__Required action__: Below are records to reproduce in full; copy them exactly but keep the pictures out.
[Opening Material for this exercise section]
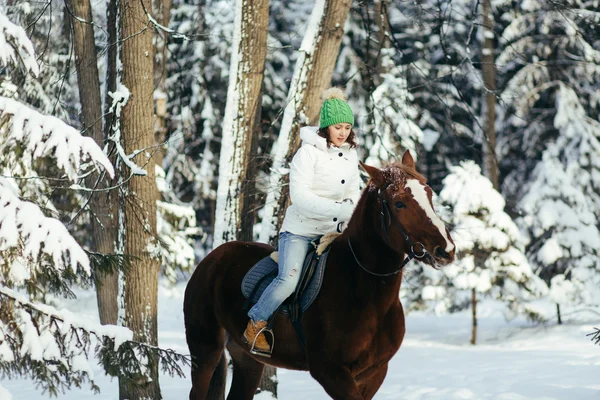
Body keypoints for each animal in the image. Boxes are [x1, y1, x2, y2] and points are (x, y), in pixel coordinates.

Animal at [183, 151, 454, 400]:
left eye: (429, 194)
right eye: (399, 203)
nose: (446, 249)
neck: (363, 292)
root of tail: (211, 259)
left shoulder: (374, 373)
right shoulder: (330, 372)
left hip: (247, 359)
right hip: (204, 350)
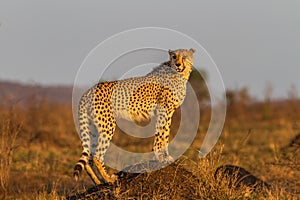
[Closing Material for this exercise section]
__Output__:
Body keypoints for each animal in the image. Boxes are [x1, y1, x2, y2] and points are (x, y), in pixel coordinates.

Animal at [183, 151, 454, 400]:
left eye: (429, 194)
right eye: (399, 203)
nose: (446, 249)
neck: (363, 292)
root of tail: (211, 259)
left shoulder: (374, 373)
right shoulder: (330, 372)
left hip: (247, 359)
right hip: (204, 350)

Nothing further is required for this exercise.